### Your task
Copy every line of the items below without any change, and leave out the pictures.

Chart tasks with short answers:
BEGIN
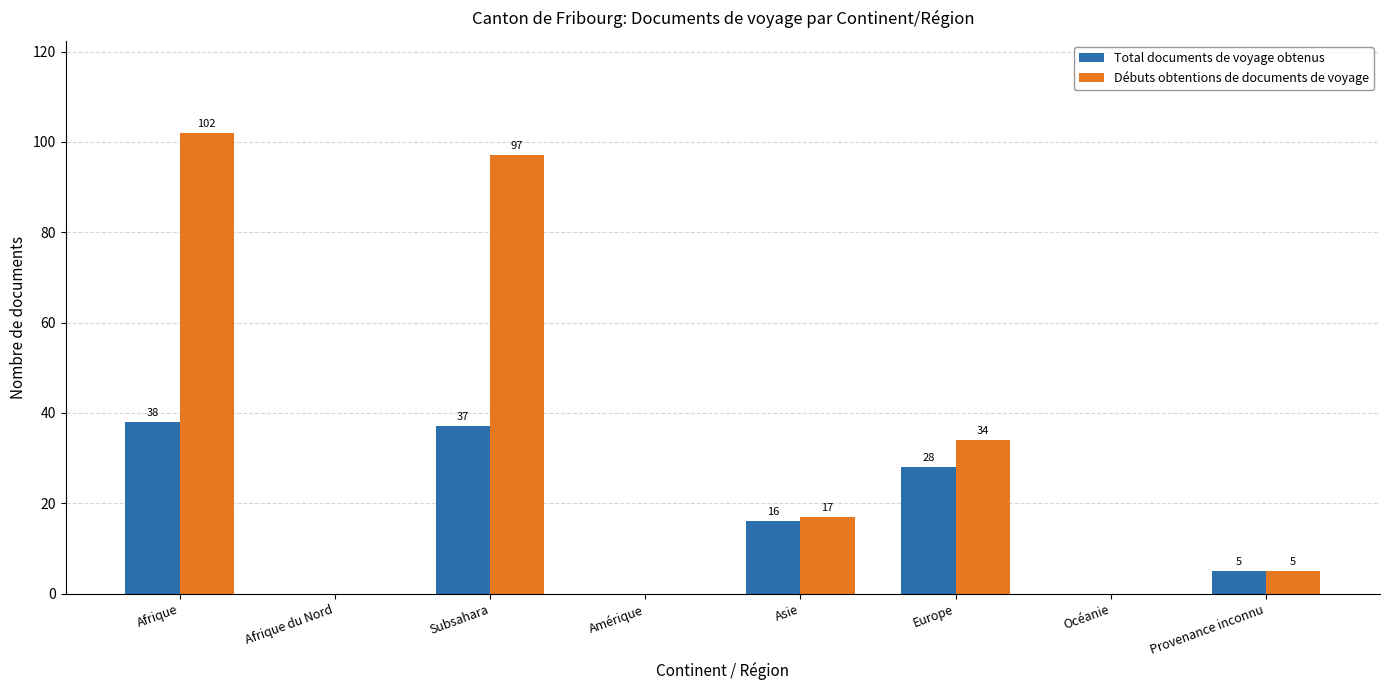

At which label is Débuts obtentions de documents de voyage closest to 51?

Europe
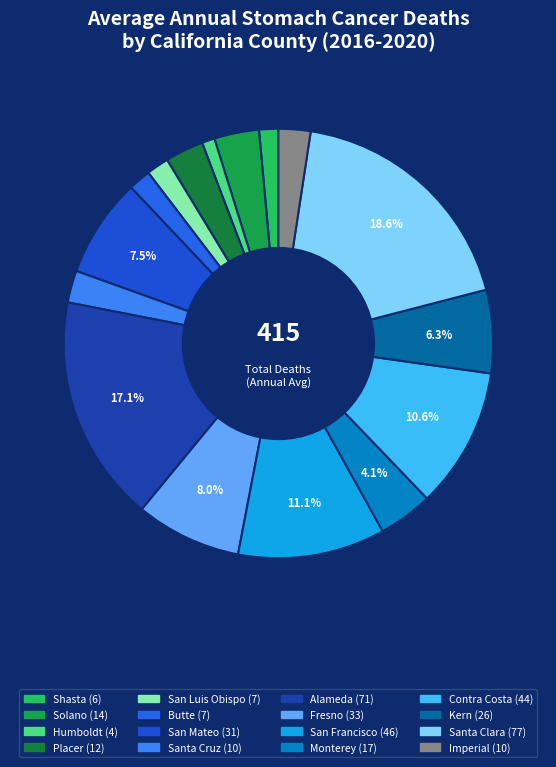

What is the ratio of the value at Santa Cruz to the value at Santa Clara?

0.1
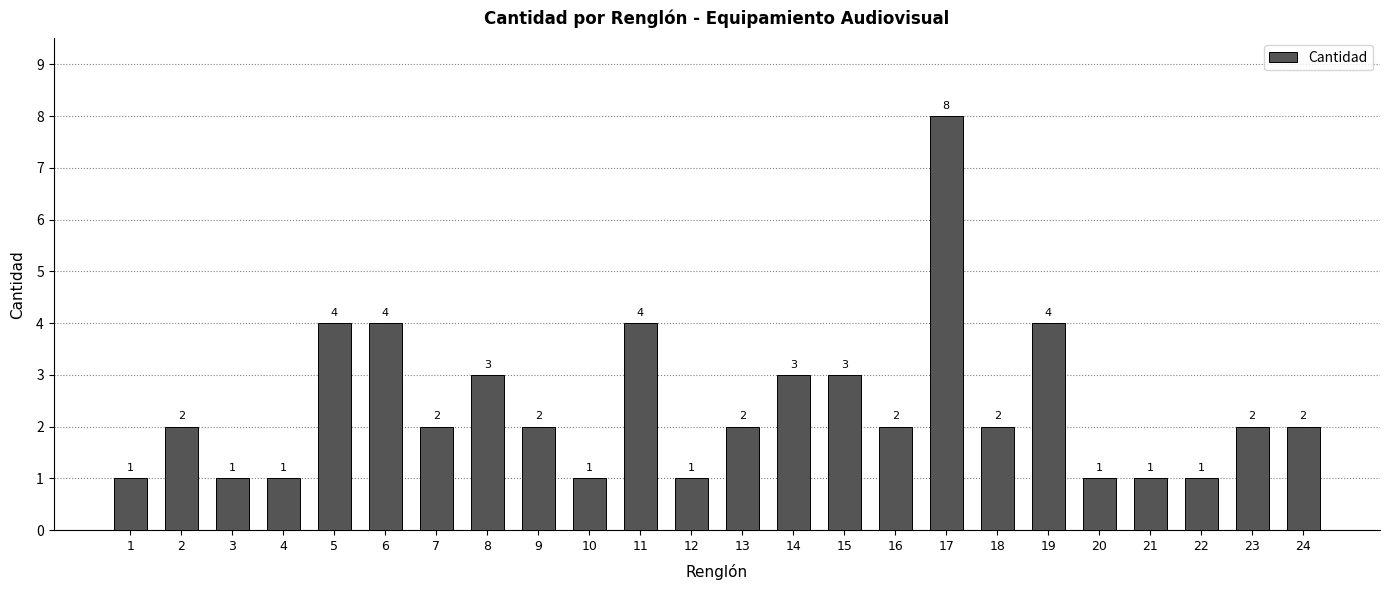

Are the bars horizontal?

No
END
### Task result
At which label is Débuts obtentions de documents de voyage closest to 51?

Europe

What is the ratio of the value at Santa Cruz to the value at Santa Clara?

0.1

Are the bars horizontal?

No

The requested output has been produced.